Problem description:
Report the lines of the material that carry the string "PlayStation".

Data supplied:

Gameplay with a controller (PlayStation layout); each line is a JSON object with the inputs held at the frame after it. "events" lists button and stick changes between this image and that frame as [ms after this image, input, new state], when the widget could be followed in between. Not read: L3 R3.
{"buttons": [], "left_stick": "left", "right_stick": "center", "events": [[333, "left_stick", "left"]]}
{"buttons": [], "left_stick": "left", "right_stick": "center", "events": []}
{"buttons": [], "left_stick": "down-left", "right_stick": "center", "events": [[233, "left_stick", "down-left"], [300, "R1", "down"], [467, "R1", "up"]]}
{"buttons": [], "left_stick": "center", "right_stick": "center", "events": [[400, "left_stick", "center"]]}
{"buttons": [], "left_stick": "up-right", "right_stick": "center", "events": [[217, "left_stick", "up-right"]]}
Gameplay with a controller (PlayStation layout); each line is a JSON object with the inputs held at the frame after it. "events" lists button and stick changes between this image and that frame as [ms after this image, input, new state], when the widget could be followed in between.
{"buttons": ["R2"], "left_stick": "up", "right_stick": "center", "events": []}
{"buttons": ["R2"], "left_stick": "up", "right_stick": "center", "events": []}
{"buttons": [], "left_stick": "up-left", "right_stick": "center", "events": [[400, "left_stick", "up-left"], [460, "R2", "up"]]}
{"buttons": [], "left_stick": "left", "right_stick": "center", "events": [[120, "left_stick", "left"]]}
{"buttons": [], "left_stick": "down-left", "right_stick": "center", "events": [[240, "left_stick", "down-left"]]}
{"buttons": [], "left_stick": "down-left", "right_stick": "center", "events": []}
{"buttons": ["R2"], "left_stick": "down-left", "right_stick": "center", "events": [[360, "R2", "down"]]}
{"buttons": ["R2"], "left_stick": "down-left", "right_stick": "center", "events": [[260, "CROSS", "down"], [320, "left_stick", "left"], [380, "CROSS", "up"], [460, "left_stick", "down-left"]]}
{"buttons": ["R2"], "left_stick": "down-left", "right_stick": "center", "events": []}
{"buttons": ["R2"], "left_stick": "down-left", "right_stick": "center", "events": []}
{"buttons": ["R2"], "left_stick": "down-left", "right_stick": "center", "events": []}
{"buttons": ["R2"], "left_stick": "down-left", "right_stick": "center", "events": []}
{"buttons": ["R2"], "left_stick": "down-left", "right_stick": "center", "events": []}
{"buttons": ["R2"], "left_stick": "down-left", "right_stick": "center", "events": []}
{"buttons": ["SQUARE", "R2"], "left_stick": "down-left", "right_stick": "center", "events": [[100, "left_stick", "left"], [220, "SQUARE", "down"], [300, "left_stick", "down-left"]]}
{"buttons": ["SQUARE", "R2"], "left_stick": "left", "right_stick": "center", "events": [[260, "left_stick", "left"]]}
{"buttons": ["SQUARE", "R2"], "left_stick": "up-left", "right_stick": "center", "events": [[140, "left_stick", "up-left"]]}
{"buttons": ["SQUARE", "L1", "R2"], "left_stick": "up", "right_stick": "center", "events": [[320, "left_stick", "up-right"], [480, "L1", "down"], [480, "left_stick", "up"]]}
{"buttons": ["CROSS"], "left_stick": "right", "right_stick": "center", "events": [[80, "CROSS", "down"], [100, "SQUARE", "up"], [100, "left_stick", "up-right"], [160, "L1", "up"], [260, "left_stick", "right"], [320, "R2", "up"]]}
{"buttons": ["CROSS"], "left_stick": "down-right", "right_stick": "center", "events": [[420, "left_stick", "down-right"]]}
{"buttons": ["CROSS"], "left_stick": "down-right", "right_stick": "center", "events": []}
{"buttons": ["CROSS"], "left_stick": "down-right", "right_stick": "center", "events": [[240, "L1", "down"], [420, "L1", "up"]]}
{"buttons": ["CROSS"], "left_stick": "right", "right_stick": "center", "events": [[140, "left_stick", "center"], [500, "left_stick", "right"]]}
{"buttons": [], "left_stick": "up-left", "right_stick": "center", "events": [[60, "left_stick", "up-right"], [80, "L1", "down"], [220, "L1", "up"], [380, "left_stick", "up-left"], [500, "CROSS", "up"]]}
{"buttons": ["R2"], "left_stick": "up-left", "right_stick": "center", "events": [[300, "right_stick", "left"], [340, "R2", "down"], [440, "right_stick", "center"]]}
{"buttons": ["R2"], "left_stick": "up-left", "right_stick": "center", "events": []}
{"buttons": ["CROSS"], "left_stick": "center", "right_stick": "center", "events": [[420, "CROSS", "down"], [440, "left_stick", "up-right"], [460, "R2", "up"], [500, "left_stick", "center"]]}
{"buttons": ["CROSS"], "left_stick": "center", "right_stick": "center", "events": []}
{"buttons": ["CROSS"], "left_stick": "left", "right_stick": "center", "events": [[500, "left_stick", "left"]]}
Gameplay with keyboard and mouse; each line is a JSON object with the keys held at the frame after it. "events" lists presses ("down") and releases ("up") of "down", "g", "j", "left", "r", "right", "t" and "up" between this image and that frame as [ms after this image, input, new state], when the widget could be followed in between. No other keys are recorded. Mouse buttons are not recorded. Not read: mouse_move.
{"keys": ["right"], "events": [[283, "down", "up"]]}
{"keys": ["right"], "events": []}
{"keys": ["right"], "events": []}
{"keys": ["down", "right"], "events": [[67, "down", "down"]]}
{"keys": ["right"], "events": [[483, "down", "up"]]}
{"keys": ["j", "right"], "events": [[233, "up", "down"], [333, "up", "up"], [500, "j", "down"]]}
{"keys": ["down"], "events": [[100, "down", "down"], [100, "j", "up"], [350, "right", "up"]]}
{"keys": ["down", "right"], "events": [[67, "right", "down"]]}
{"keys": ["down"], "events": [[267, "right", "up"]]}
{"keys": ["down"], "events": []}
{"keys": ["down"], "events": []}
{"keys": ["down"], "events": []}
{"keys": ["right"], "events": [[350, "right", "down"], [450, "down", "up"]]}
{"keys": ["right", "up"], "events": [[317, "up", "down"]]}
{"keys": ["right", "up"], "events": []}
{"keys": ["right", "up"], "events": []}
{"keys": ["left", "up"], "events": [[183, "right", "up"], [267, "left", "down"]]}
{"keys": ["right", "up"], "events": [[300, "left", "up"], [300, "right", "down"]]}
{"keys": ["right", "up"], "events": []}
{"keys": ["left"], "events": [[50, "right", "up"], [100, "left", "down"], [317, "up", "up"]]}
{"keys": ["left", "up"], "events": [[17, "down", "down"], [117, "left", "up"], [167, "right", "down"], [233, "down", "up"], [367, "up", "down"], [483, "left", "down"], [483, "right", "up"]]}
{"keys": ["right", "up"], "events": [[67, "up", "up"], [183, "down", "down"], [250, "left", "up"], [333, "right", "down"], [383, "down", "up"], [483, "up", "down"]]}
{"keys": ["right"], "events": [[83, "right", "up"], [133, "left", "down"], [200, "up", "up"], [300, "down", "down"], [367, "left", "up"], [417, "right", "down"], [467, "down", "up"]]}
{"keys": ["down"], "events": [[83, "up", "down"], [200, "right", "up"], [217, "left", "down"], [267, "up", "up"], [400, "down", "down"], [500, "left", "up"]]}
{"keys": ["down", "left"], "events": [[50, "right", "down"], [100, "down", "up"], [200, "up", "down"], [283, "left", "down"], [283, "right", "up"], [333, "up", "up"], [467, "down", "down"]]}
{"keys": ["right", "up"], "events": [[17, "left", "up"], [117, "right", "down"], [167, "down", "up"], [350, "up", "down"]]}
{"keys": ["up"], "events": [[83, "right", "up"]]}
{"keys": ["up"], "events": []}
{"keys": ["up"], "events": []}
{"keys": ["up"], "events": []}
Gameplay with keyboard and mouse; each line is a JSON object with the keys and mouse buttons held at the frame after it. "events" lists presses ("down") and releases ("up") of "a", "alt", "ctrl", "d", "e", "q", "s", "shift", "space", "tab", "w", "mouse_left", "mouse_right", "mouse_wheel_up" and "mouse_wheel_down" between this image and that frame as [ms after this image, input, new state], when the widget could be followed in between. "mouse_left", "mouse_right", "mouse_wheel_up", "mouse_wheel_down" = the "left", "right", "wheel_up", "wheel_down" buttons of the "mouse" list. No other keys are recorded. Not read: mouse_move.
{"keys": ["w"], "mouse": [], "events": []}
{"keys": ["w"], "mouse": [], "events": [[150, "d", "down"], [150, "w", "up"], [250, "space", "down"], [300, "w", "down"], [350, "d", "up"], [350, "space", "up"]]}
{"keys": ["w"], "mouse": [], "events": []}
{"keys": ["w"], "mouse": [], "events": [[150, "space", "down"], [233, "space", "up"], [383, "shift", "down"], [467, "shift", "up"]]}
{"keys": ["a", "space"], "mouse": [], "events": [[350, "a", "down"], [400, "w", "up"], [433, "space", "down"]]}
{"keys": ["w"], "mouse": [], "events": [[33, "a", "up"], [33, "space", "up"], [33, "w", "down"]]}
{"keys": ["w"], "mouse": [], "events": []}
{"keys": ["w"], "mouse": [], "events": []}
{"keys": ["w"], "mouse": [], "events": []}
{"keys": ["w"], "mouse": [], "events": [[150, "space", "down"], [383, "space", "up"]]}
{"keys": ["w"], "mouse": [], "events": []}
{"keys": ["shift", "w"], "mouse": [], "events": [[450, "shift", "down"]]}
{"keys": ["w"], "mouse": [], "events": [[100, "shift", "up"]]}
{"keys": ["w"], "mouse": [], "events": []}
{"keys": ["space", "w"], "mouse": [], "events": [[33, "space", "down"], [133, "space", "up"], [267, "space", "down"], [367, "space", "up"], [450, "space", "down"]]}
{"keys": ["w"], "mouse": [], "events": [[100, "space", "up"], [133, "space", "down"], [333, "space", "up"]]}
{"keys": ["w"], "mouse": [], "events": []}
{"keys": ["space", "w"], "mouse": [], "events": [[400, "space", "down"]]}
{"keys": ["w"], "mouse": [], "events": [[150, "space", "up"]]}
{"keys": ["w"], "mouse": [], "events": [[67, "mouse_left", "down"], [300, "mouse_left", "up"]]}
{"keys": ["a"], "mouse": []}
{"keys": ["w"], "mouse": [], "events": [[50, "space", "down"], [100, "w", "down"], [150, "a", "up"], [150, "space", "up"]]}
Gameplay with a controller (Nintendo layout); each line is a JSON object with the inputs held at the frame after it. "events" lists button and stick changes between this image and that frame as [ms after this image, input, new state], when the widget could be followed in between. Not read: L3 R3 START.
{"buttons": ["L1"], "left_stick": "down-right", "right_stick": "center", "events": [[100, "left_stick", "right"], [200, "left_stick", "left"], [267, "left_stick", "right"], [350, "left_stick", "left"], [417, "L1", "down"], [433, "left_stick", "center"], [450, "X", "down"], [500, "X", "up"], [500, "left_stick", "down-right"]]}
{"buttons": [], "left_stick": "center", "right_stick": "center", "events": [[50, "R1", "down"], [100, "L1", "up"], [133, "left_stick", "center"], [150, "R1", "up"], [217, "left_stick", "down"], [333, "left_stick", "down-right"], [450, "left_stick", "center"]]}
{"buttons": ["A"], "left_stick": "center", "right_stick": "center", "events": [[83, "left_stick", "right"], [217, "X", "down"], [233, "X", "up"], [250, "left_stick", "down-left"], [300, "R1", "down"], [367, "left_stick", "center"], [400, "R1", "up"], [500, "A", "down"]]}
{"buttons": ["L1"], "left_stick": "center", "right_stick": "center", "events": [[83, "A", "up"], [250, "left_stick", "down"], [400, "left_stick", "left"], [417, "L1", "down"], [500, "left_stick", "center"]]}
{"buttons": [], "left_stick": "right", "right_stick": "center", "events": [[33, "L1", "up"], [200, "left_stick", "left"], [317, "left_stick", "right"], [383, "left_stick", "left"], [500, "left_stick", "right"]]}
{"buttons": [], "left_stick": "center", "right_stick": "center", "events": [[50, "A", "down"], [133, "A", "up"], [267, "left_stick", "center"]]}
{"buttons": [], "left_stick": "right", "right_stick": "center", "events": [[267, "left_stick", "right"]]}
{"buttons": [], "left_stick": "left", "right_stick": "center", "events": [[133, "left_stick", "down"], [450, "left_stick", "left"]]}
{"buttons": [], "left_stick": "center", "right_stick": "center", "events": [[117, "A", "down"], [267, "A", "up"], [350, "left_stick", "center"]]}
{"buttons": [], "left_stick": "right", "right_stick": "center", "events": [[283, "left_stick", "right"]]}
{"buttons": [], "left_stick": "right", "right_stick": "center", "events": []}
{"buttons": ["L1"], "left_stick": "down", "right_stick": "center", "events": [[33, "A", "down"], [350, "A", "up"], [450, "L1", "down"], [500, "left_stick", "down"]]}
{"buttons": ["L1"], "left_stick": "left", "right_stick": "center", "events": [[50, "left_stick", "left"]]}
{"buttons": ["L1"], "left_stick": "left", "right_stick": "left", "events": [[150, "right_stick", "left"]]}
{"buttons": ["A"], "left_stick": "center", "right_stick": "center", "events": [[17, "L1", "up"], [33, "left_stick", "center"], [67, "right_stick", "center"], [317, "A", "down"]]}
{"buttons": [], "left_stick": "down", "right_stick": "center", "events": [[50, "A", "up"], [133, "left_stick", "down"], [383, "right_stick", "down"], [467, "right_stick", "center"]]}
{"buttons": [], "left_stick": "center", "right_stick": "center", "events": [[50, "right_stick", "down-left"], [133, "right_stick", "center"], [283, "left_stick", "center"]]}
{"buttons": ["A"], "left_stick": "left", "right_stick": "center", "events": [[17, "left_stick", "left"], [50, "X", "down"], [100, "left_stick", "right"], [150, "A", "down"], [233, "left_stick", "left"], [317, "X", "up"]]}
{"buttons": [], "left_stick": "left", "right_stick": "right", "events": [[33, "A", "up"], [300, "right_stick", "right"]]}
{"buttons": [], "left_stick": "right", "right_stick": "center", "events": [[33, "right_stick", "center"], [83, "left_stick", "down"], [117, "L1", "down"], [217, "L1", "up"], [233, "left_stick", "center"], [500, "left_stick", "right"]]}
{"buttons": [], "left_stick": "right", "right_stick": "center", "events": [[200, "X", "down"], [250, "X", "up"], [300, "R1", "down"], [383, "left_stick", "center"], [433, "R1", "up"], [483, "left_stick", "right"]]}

Solved problem:
Gameplay with a controller (PlayStation layout); each line is a JSON object with the inputs held at the frame after it. "events" lists button and stick changes between this image and that frame as [ms after this image, input, new state], when the widget could be followed in between. Not read: L3 R3.
Gameplay with a controller (PlayStation layout); each line is a JSON object with the inputs held at the frame after it. "events" lists button and stick changes between this image and that frame as [ms after this image, input, new state], when the widget could be followed in between.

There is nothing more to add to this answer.